Urinary cytology from 29 pediatric renal homograft recipients was evaluated for the presence of polyribosomal-rich (pyroninophilic) lymphocytes during an 8-month period. Seven episodes of acute (cell-mediated) rejection occurred in 21 cadaveric renal recipients. No episodes of rejection occurred during this period in the living-related recipients. Each episode of rejection was associated with significant polyribosomal-rich lymphocyturia 5 to 11 days before the onset of clinical rejection as diagnosed by conventional methodology. In addition, significant lymphocyturia occurred 1 to 3 days before and simultaneous with a sustained elevation in serum creatine. Falsely positive assays demonstrating occasional to 1 plus (less than 10 per cent) ribosomal-rich lymphocyturia occurred in 10 of 29 patients.
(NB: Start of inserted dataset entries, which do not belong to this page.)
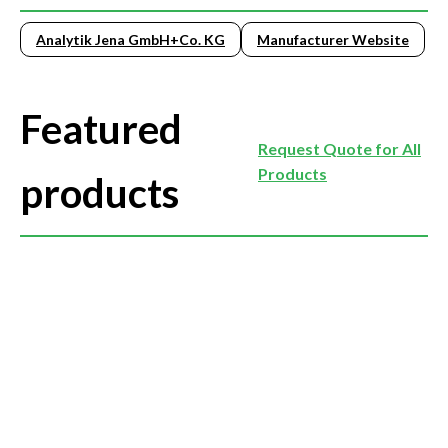
Analytik Jena GmbH+Co. KG
Manufacturer Website
Featured
Request Quote for All
Products
products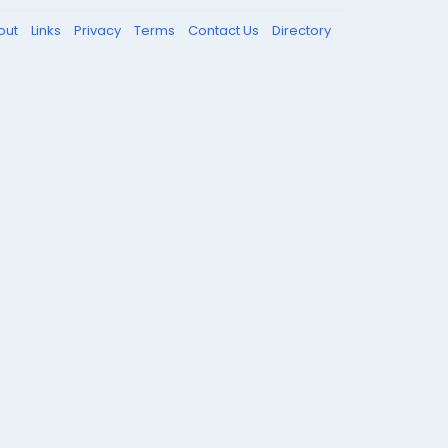
out
Links
Privacy
Terms
Contact Us
Directory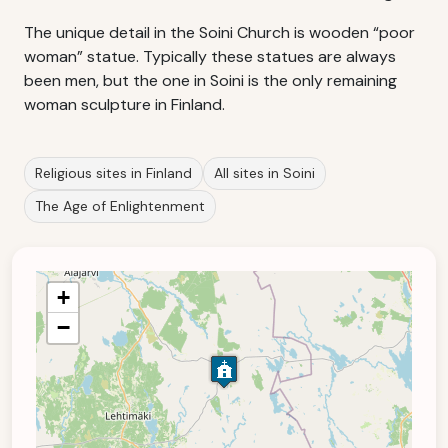
The unique detail in the Soini Church is wooden “poor
woman” statue. Typically these statues are always
been men, but the one in Soini is the only remaining
woman sculpture in Finland.
Religious sites in Finland
All sites in Soini
The Age of Enlightenment
+
−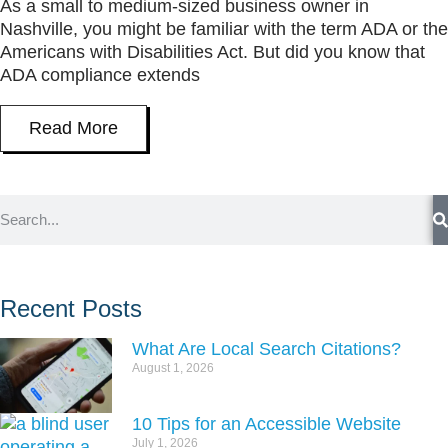
As a small to medium-sized business owner in
Nashville, you might be familiar with the term ADA or the
Americans with Disabilities Act. But did you know that
ADA compliance extends
Read More
Recent Posts
What Are Local Search Citations?
August 1, 2026
10 Tips for an Accessible Website
July 1, 2026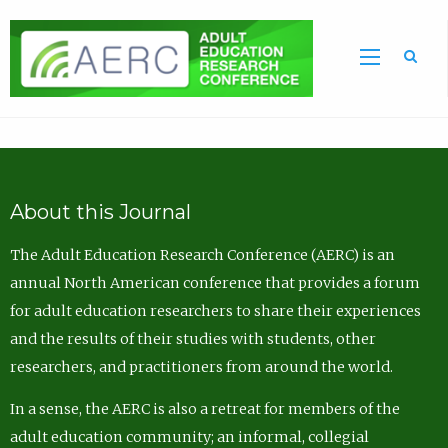
Sea
About this Journal
The Adult Education Research Conference (AERC) is an
annual North American conference that provides a forum
for adult education researchers to share their experiences
and the results of their studies with students, other
researchers, and practitioners from around the world.
In a sense, the AERC is also a retreat for members of the
adult education community; an informal, collegial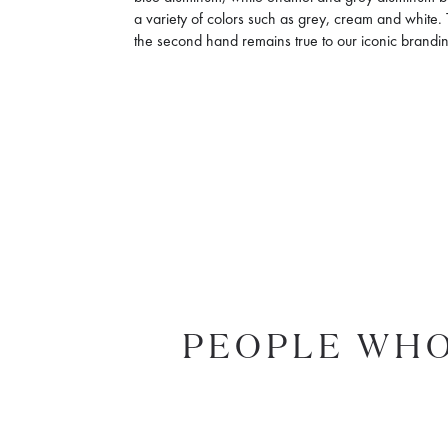
a variety of colors such as grey, cream and white. 
the second hand remains true to our iconic brandin
PEOPLE WHO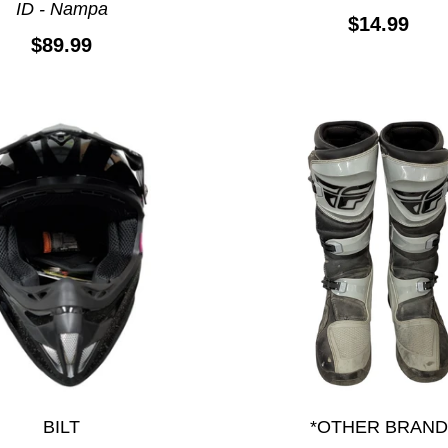
ID - Nampa
$14.99
$89.99
BILT
*OTHER BRAND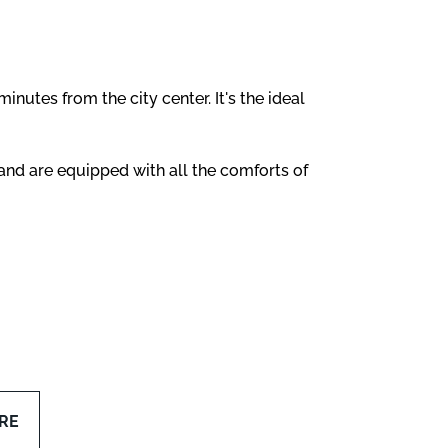
 minutes from the city center. It's the ideal
and are equipped with all the comforts of
RE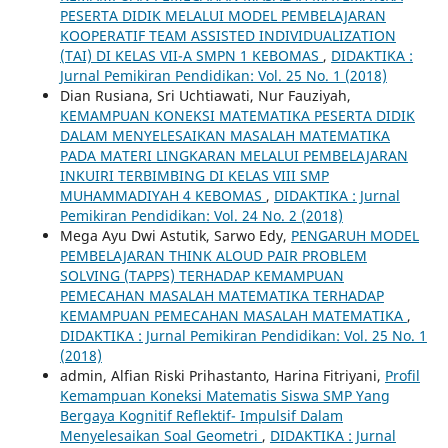
PESERTA DIDIK MELALUI MODEL PEMBELAJARAN
KOOPERATIF TEAM ASSISTED INDIVIDUALIZATION
(TAI) DI KELAS VII-A SMPN 1 KEBOMAS
,
DIDAKTIKA :
Jurnal Pemikiran Pendidikan: Vol. 25 No. 1 (2018)
Dian Rusiana, Sri Uchtiawati, Nur Fauziyah,
KEMAMPUAN KONEKSI MATEMATIKA PESERTA DIDIK
DALAM MENYELESAIKAN MASALAH MATEMATIKA
PADA MATERI LINGKARAN MELALUI PEMBELAJARAN
INKUIRI TERBIMBING DI KELAS VIII SMP
MUHAMMADIYAH 4 KEBOMAS
,
DIDAKTIKA : Jurnal
Pemikiran Pendidikan: Vol. 24 No. 2 (2018)
Mega Ayu Dwi Astutik, Sarwo Edy,
PENGARUH MODEL
PEMBELAJARAN THINK ALOUD PAIR PROBLEM
SOLVING (TAPPS) TERHADAP KEMAMPUAN
PEMECAHAN MASALAH MATEMATIKA TERHADAP
KEMAMPUAN PEMECAHAN MASALAH MATEMATIKA
,
DIDAKTIKA : Jurnal Pemikiran Pendidikan: Vol. 25 No. 1
(2018)
admin, Alfian Riski Prihastanto, Harina Fitriyani,
Profil
Kemampuan Koneksi Matematis Siswa SMP Yang
Bergaya Kognitif Reflektif- Impulsif Dalam
Menyelesaikan Soal Geometri
,
DIDAKTIKA : Jurnal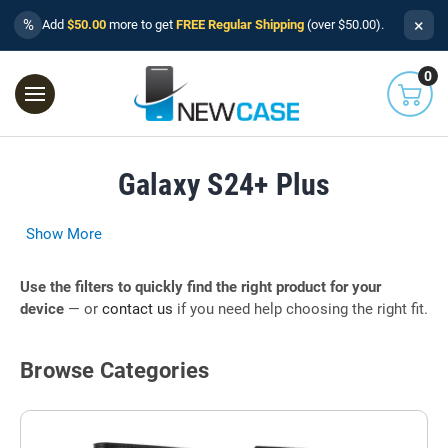
×
%
Add
$50.00
more to get
FREE Regular Shipping
(over $50.00).
0
Galaxy S24+ Plus
Show More
Use the filters to quickly find the right product for your
device
— or
contact us
if you need help choosing the right fit.
Browse Categories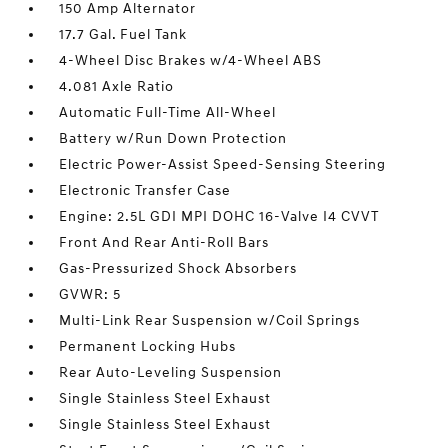
150 Amp Alternator
17.7 Gal. Fuel Tank
4-Wheel Disc Brakes w/4-Wheel ABS
4.081 Axle Ratio
Automatic Full-Time All-Wheel
Battery w/Run Down Protection
Electric Power-Assist Speed-Sensing Steering
Electronic Transfer Case
Engine: 2.5L GDI MPI DOHC 16-Valve I4 CVVT
Front And Rear Anti-Roll Bars
Gas-Pressurized Shock Absorbers
GVWR: 5
Multi-Link Rear Suspension w/Coil Springs
Permanent Locking Hubs
Rear Auto-Leveling Suspension
Single Stainless Steel Exhaust
Single Stainless Steel Exhaust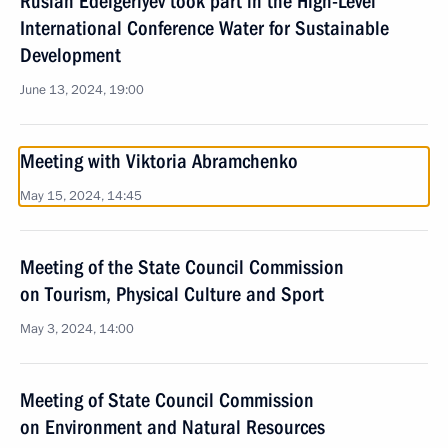
Ruslan Edelgeriyev took part in the High-Level
International Conference Water for Sustainable
Development
June 13, 2024, 19:00
Meeting with Viktoria Abramchenko
May 15, 2024, 14:45
Meeting of the State Council Commission
on Tourism, Physical Culture and Sport
May 3, 2024, 14:00
Meeting of State Council Commission
on Environment and Natural Resources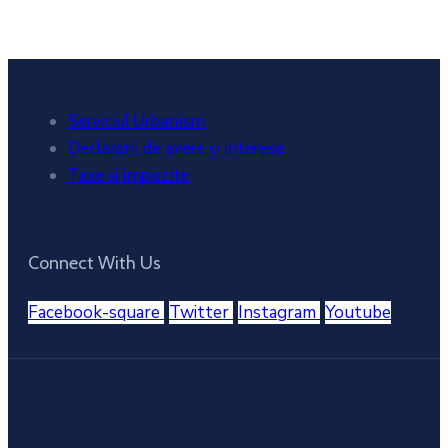
Weather from OpenWeatherMap
Serviciul Urbanism
Declarații de avere și interese
Taxe și impozite
Connect With Us
Facebook-square
Twitter
Instagram
Youtube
None of these falsely positive-reacting patients demonstrated acute rejection. In our experience the urinary assay for polyribosomal-rich lymphocytes proved to be an early indicator of acute rejection. It is hoped that by early institution of antirejection therapy based on this parameter homograft rejection may be aborted or its severity diminished.